KETCHIKAN - At least one home is damaged after a landslide struck a Ketchikan neighborhood.
A hillside in the Carlanna Lake area gave out Friday and slid down to Hawkins Avenue.
No one was hurt, but the landslide filled an empty lot with mud and trees, and sent a group of daycare children out onto the snowy street.
The street was blocked to traffic as city crews cleared the area of debris.
The slide took out the deck and stairs of a house.
Public works director Harvey Hansen said the problem stemmed from a privately owned storm drain. He said the city has warned the property owner several times in recent years that the drain was not functioning.
"The hillside became saturated and eventually slipped off," Hansen said.
City workers were trying to get the water going in the right direction.
"See where the water is boiling out of the hill?" Hansen said, pointing to mud-colored water pouring onto the street. "We're trying to get it to go back into the channel."
He said the water had been going through the basement of the home that was damaged by the landslide.
Vince Gilmartin, who owns the home, said pieces of the hillside had been falling for the past few days.
"All of a sudden, the whole thing caved in," he said.
The slide bashed in a door and broke through the basement wall, depositing several feet of mud.
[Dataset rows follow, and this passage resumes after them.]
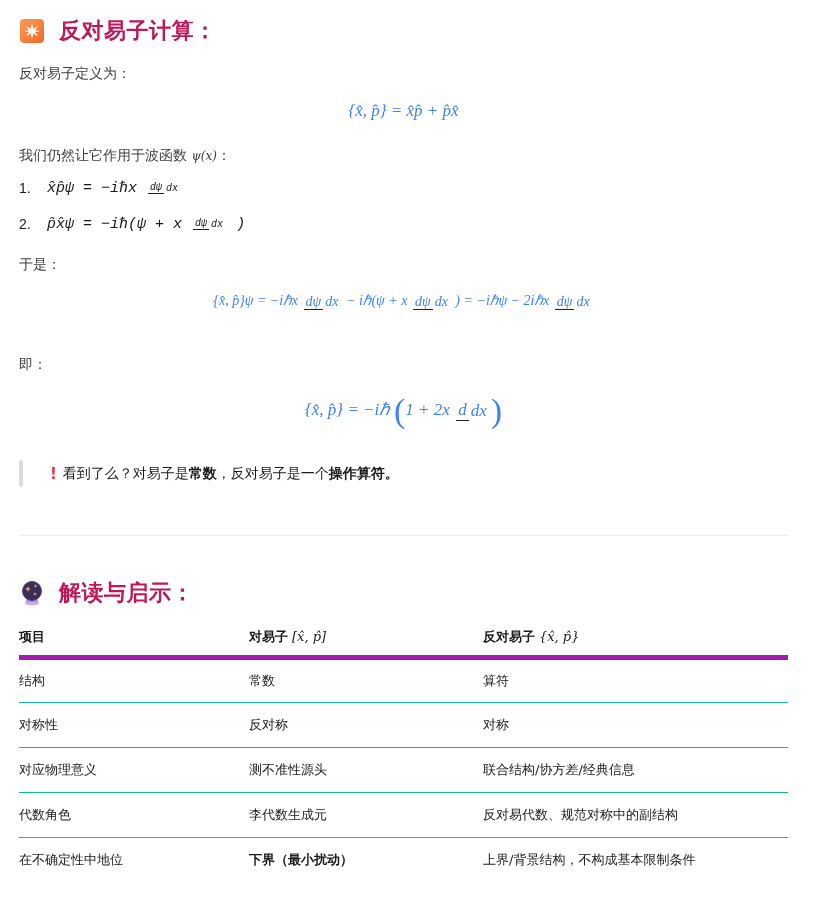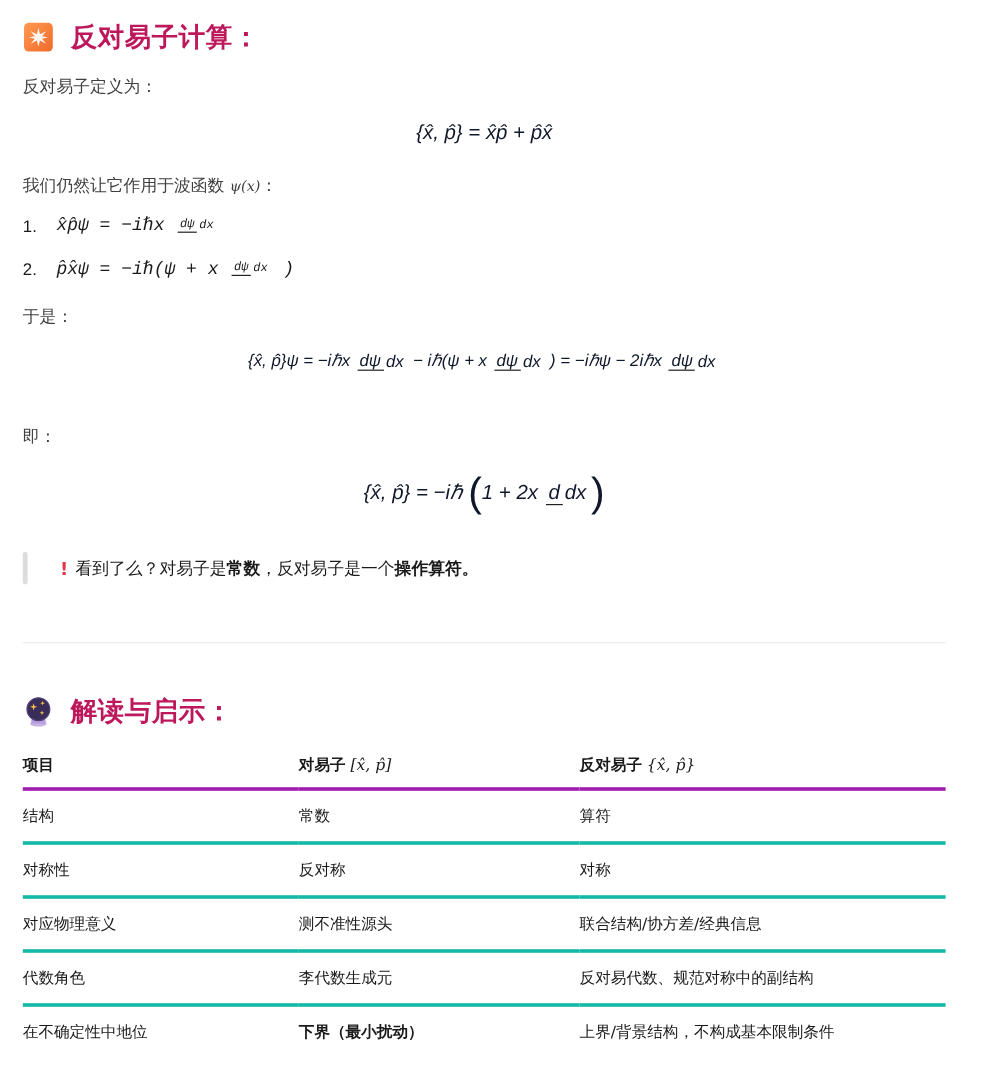--- a/index.html
+++ b/index.html
@@ -25,7 +25,7 @@
   .math { font-family: "DejaVu Serif", "Liberation Serif", serif; font-style: italic; }
 
   .display { position: absolute; left: 0; width: 769px; text-align: center;
-    font-family: Liberation Sans, sans-serif; color: #0f172a; }
+    font-family: Liberation Serif, serif; color: #3b82f6; }
 
   .frac { display: inline-flex; flex-direction: row; align-items: center; vertical-align: middle; margin: 0 2px; }
   .frac .num { border-bottom: 1px solid #222; padding: 0 2px; line-height: 1.1; }

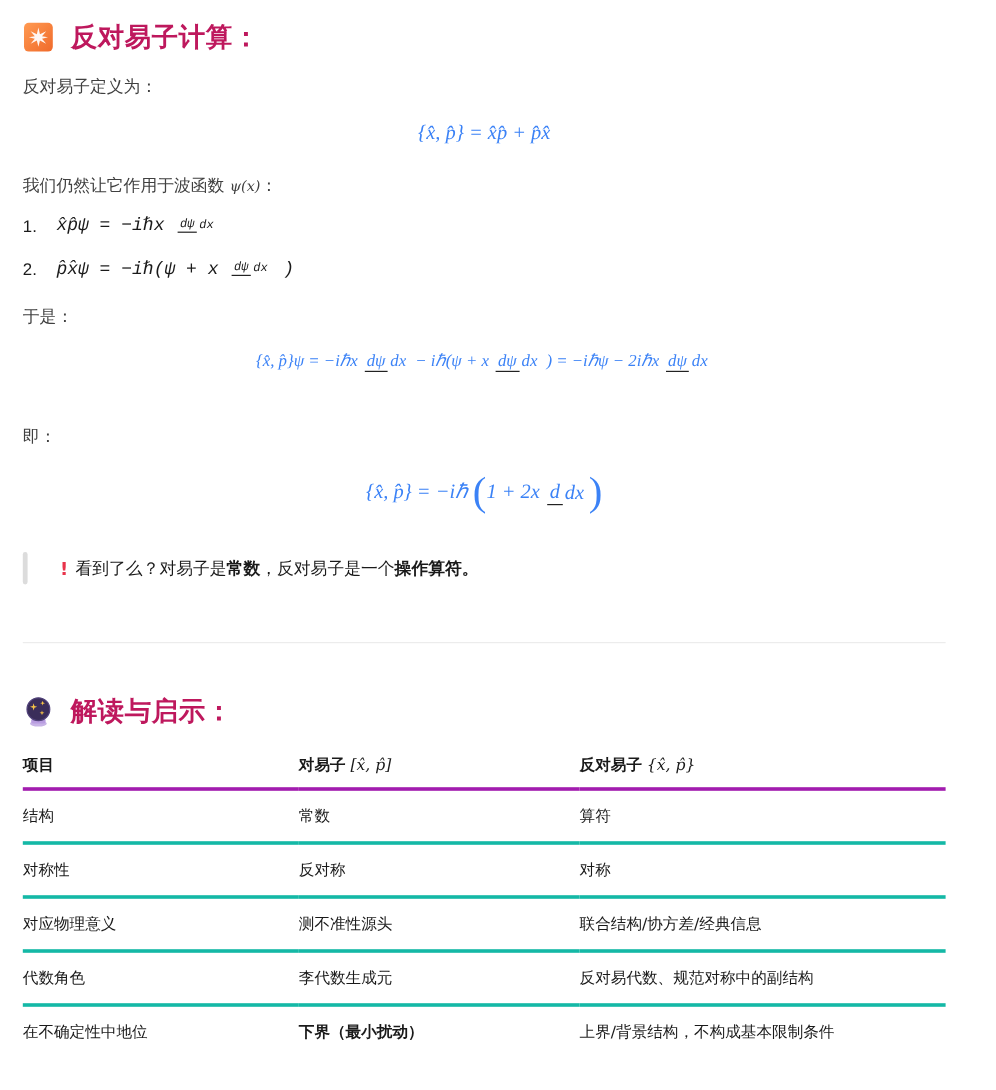--- a/index.html
+++ b/index.html
@@ -46,7 +46,7 @@
 
   table { position: absolute; left: 0; top: 620px; width: 769px; border-collapse: collapse; font-size: 13px; }
   th, td { text-align: left; padding: 0; height: 45px; vertical-align: middle; }
-  th { font-weight: bold; height: 37px; border-bottom: 3px solid #a21caf; }
+  th { font-weight: bold; height: 37px; border-bottom: 5px solid #a21caf; }
   td { border-bottom: 3px solid #14b8a6; }
   tr:last-child td { border-bottom: none; }
   .c1 { width: 230px; }

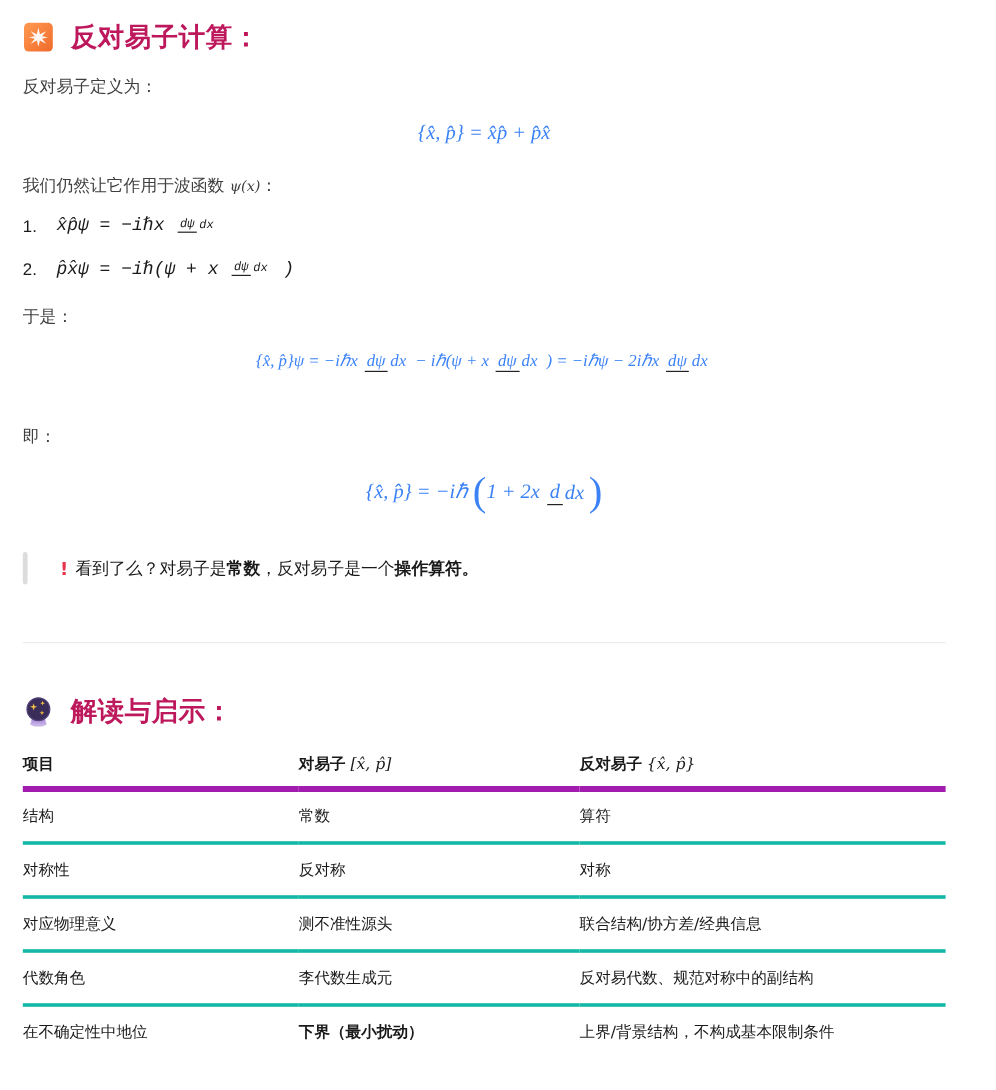--- a/index.html
+++ b/index.html
@@ -47,7 +47,7 @@
   table { position: absolute; left: 0; top: 620px; width: 769px; border-collapse: collapse; font-size: 13px; }
   th, td { text-align: left; padding: 0; height: 45px; vertical-align: middle; }
   th { font-weight: bold; height: 37px; border-bottom: 5px solid #a21caf; }
-  td { border-bottom: 3px solid #14b8a6; }
+  td { border-bottom: 1px solid #14b8a6; }
   tr:last-child td { border-bottom: none; }
   .c1 { width: 230px; }
   .c2 { width: 234px; }

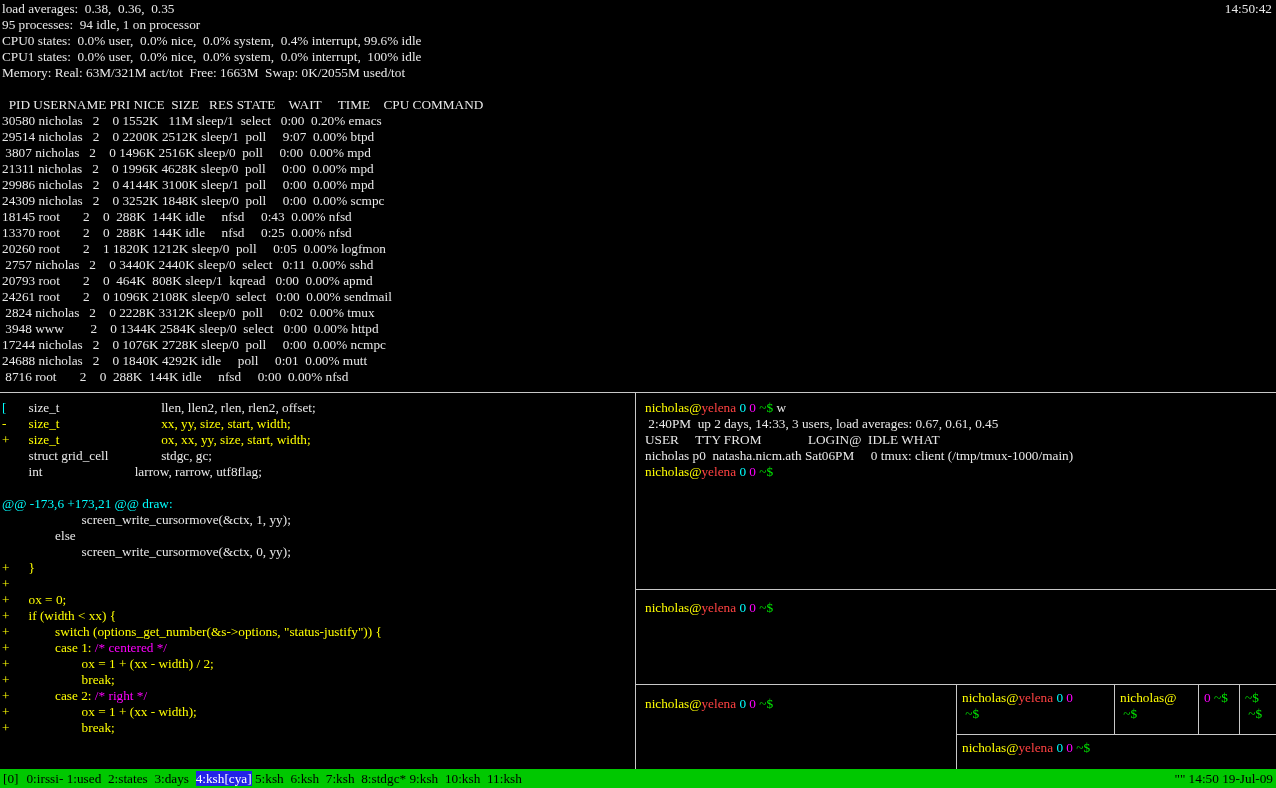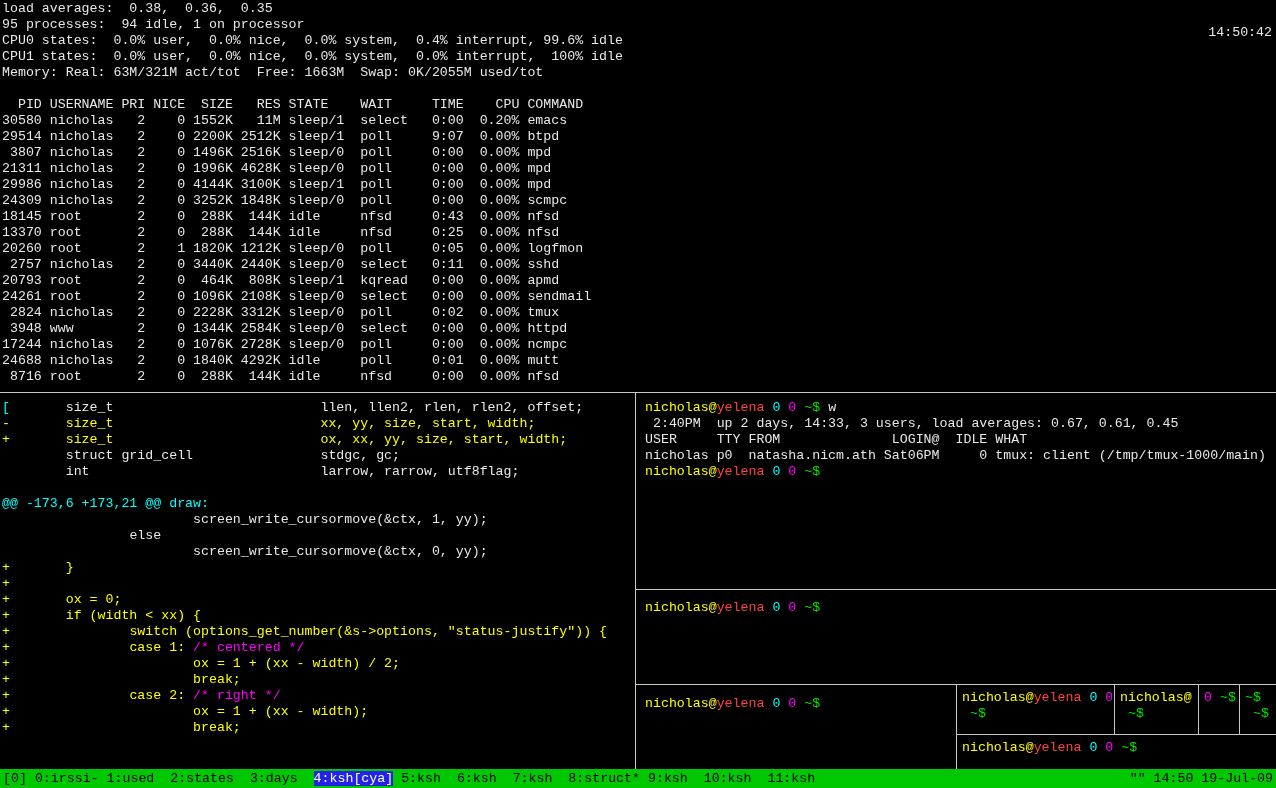--- a/index.html
+++ b/index.html
@@ -4,7 +4,7 @@
 <style>
   html,body{margin:0;padding:0;background:#000;}
   .screen{position:relative;width:1276px;height:788px;background:#000;overflow:hidden;
-    font-family:Liberation Mono, monospace;
+    font-family:Liberation Serif, serif;
     font-size:13.28px;line-height:16px;}
   .pane{position:absolute;margin:0;white-space:pre;tab-size:8;-moz-tab-size:8;overflow:hidden;font:inherit;}
   .tline{height:16px;white-space:pre;}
Gilmartin said he worried that the house on the hill above his might come down.
"I'm just a homeowner," he said. "I'm just doing my best to protect my property."
Hawkins Avenue resident Gina Palmer, who runs a daycare center from her home, disputed the city's claim that the problem was a private-property issue. Residents in her neighborhood have been battling for years to get the city to take care of the problem, which has caused flooding several times over the years, she said.
Palmer inside her home with her daycare students when the slide occurred.
"We had just finished eating and I heard this really loud rumble and all the trees cracking," she said. "I didn't even look. I knew. I just screamed to the day care kids, 'Emergency evacuation drill. Everyone out. No shoes, no coats, everybody go to the car."'
Palmer said the students practice drills every month, and that practice paid off.
She took the children to a nearby public health center and started calling parents. When she returned to her home, there was a note on her door telling her it was unsafe to stay, at least through the weekend.
Regardless of who is responsible for the faulty drain, it needs to be fixed, Palmer said.
"It's been an issue for years and someone should have been made accountable," she said.